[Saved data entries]
┌──
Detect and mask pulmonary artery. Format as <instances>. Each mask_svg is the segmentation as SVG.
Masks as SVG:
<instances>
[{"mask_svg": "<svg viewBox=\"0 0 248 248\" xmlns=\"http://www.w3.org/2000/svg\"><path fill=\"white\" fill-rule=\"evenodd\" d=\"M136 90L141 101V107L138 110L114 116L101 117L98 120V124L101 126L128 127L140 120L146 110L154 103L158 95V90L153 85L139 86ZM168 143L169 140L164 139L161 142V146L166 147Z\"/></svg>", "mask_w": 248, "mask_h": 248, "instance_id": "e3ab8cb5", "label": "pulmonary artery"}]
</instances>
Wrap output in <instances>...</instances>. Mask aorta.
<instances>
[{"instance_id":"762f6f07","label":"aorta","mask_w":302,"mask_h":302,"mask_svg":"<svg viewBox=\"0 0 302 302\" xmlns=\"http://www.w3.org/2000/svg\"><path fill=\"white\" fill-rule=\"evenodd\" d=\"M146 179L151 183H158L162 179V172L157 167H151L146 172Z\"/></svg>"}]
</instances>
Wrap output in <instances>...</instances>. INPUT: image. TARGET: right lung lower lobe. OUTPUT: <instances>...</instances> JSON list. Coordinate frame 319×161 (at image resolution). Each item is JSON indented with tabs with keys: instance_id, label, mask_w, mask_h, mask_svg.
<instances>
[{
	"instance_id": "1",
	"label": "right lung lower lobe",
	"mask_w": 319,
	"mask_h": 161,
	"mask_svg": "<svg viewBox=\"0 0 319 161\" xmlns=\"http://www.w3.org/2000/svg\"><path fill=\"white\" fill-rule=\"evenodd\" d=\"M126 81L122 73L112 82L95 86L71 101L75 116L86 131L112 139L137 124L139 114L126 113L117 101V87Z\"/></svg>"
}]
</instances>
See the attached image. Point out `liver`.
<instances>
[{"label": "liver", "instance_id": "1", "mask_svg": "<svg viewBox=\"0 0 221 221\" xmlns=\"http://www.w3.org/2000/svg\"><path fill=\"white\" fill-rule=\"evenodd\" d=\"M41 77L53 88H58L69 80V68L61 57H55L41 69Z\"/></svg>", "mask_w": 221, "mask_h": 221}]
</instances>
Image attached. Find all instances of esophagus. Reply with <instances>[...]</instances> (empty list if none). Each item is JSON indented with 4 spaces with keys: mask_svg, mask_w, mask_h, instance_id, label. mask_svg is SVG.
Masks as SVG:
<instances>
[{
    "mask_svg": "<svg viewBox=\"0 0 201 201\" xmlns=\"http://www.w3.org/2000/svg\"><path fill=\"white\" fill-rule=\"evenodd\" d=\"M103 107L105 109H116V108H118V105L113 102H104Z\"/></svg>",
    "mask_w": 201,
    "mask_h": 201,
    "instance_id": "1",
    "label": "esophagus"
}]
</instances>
└──
Objective: List every line in the records that contains the word "Wrap", copying each one in full.

Full output:
Wrap output in <instances>...</instances>. Mask aorta.
Wrap output in <instances>...</instances>. INPUT: image. TARGET: right lung lower lobe. OUTPUT: <instances>...</instances> JSON list. Coordinate frame 319×161 (at image resolution). Each item is JSON indented with tabs with keys: instance_id, label, mask_w, mask_h, mask_svg.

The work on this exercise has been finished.